Miccoli, mi pare che l’analisi del voto condivisa sia ancora in alto mare, diciamo.
«Preferisco non commentare le parole di Giachetti. Concediamogli l’onore delle armi, perché non dev’esser facile parlare dopo una notte così».
Ora lei dice "alcuni di noi avevano detto che cacciare Marino non era una buona idea”, però i consiglieri del Partito democratico sono andati tutti dal notaio, tutti hanno firmato le dimissioni.
«Perché il partito da due anni è sotto una gestione commissariale che non ha voluto sentire nessuno».

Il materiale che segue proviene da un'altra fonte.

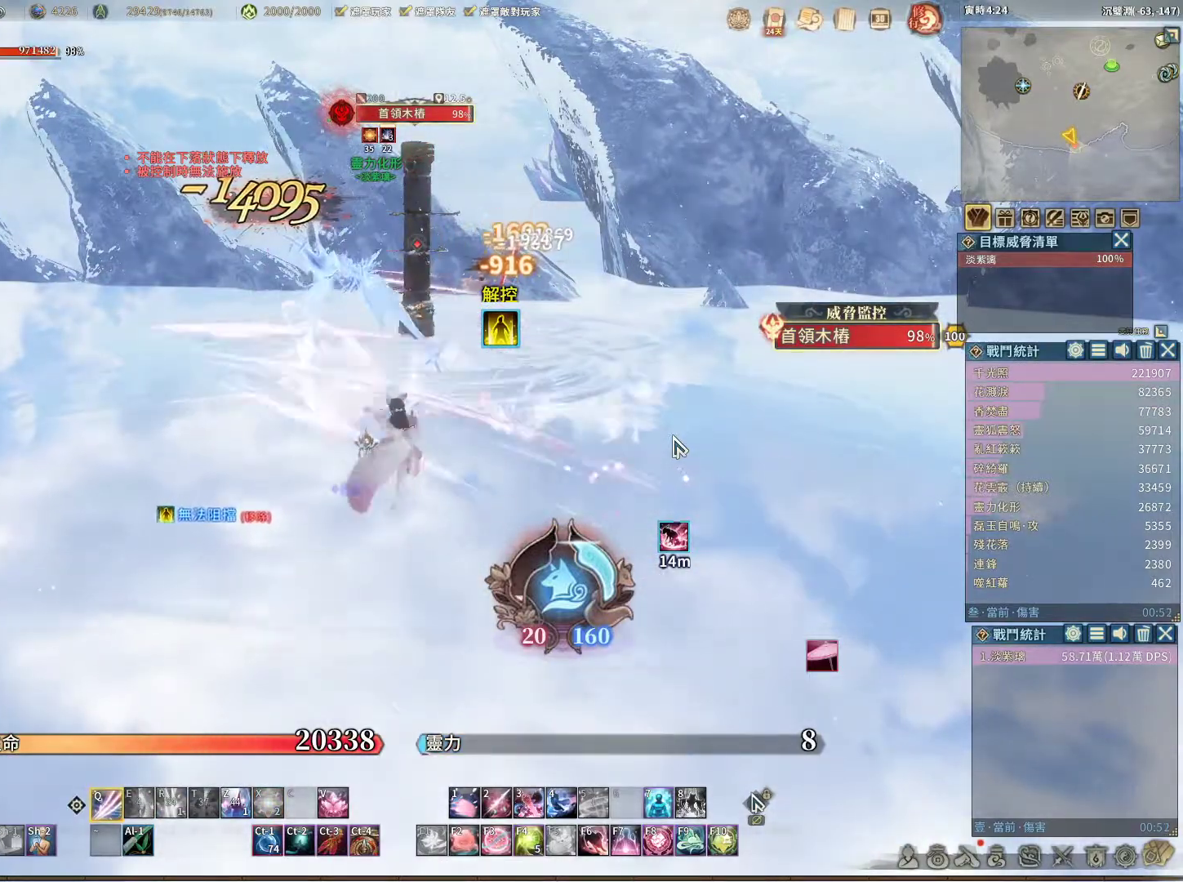
{"keys": [], "mouse": [], "events": []}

Ed è innegabile che tutto il Pd abbia fatto per mesi quasi da opposizione a Ignazio Marino.
«Non tutto il Pd e non da subito. Io vorrei ricordare che i problemi con Marino sono iniziati anche prima dell’inchiesta e prima degli scontrini. Dovemmo autoconvocarci per stoppare l’attacco dei consiglieri comunali, partito già dopo i fatti di Tor Sapienza, dopo quella rivolta che non si è mai capito bene neanche da chi e se è stata organizzata. Però in tanti la cavalcarono, e nella direzione a ridosso degli eventi ci furono 24 interventi contro Marino. Pezzi di partito gli hanno fatto la guerra da subito, anche su provvedimenti epocali come la chiusura di Malagrotta: siccome come ovvio nei giorni successivi la chiusura della discarica il sistema dei rifiuti era andato un po’ in sofferenza, per riorganizzarsi, ci fu chi chiese le dimissioni dell’assessore Estella Marino».

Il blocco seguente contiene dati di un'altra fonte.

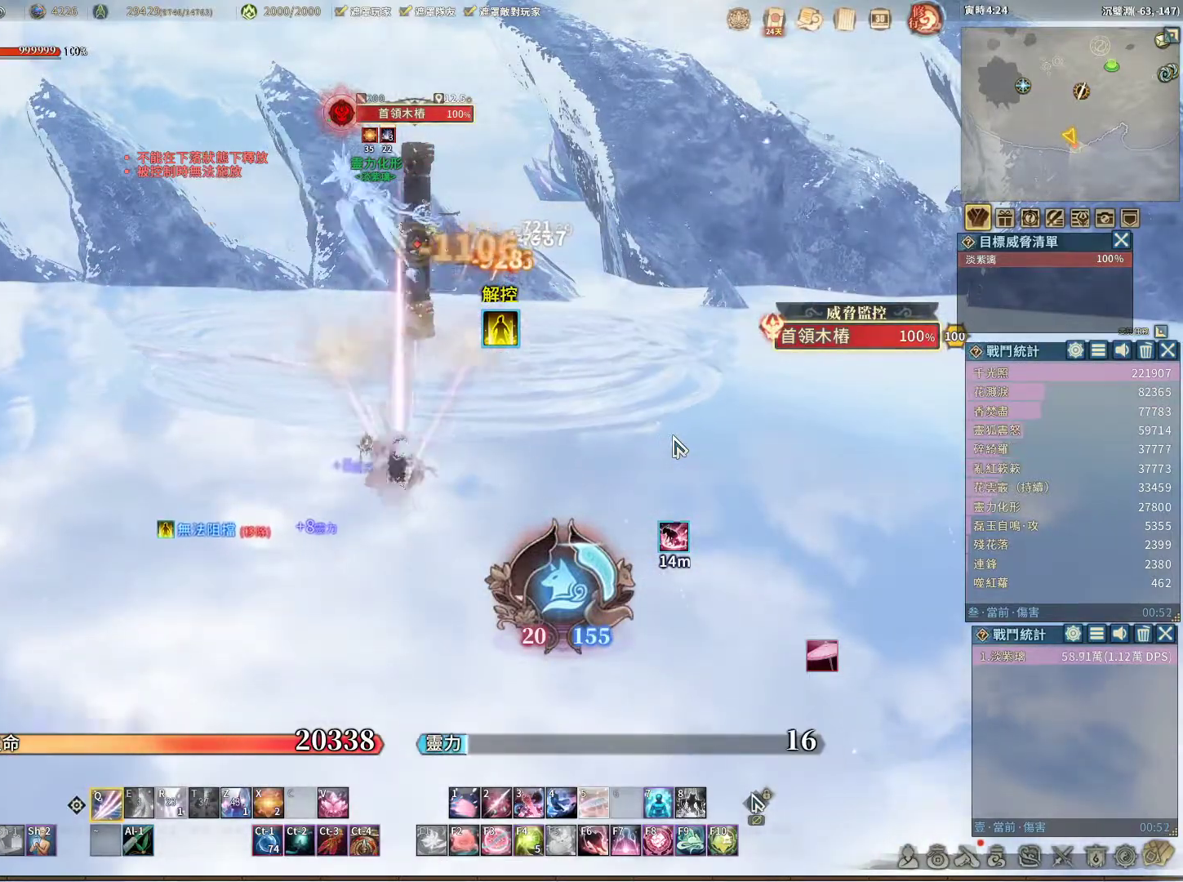
{"keys": [], "mouse": [], "events": [[233, "space", "down"], [283, "space", "up"]]}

Scusi ma lei sostiene che Marino non andasse cacciato perché era poi prevedibile la sconfitta o perché quella giunta, sostenuta diversamente, avrebbe potuto lavorare meglio?
«Io dico, intanto, che è stata una follia perché non c’era un piano B.»

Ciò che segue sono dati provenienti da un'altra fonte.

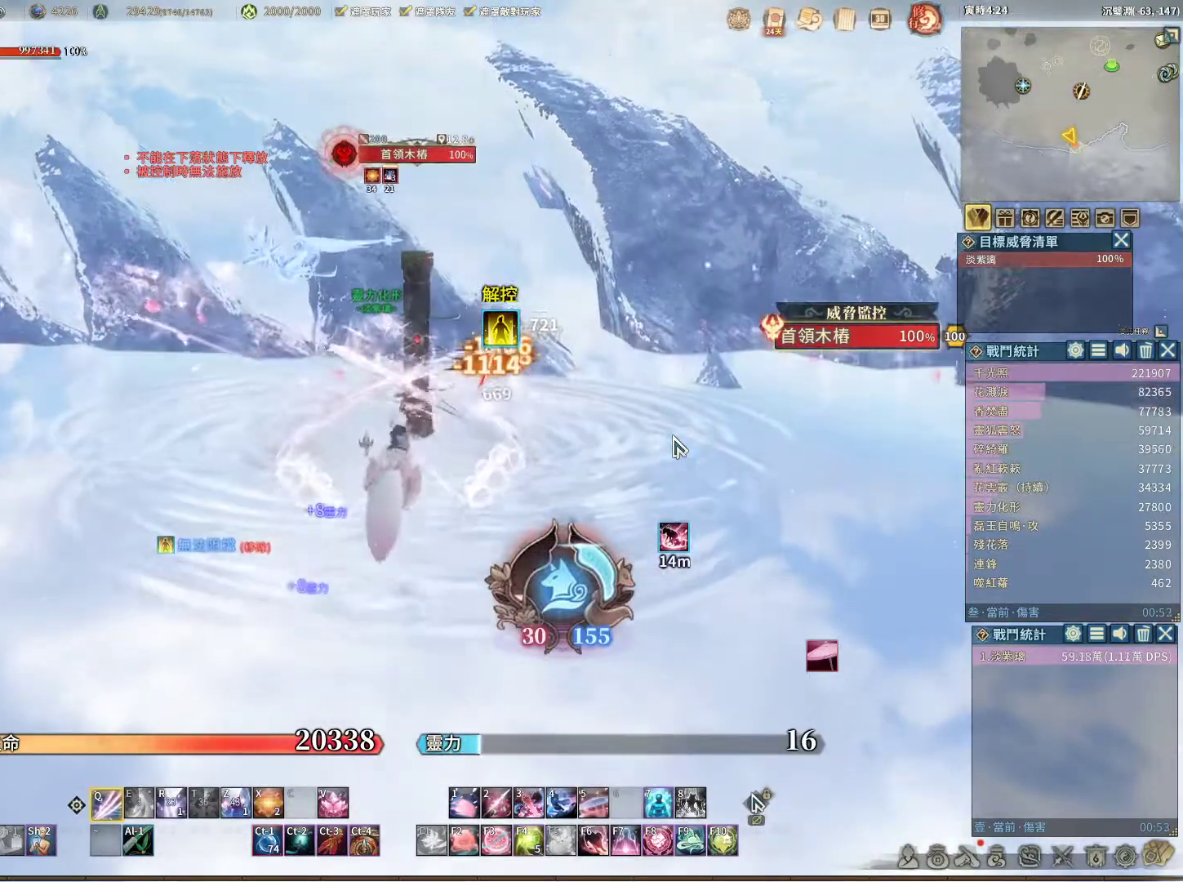
{"keys": [], "mouse": [], "events": []}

Ma c’era un modo per riprendere il rapporto con Marino o no?
«C’era, ma quando l’ho proposto sono stato insultato. Una mediazione poteva essere una verifica di sei mesi con il Pd in appoggio esterno, pronto a votare solo le delibere condivise e poi, eventualmente, a rientrare in maggioranza. Minimo minimo ci saremmo evitati di andare al voto in questa fase, che non mi sembra un risultato da poco».
Così sembra solo una soluzione tatticista, però...
«Non è tatticista perché Marino non avrebbe più avuto l’alibi dell’opposizione del Pd, e magari avrebbe funzionato. E poi comunque, non è tatticista perché è semmai politica: avremmo evitato prima la gestione Tronca - che non mi pare abbia fatto così meglio di quanto avrebbe potuto fare Marino, anzi - e poi di consegnare la città al populismo votato dalle destre».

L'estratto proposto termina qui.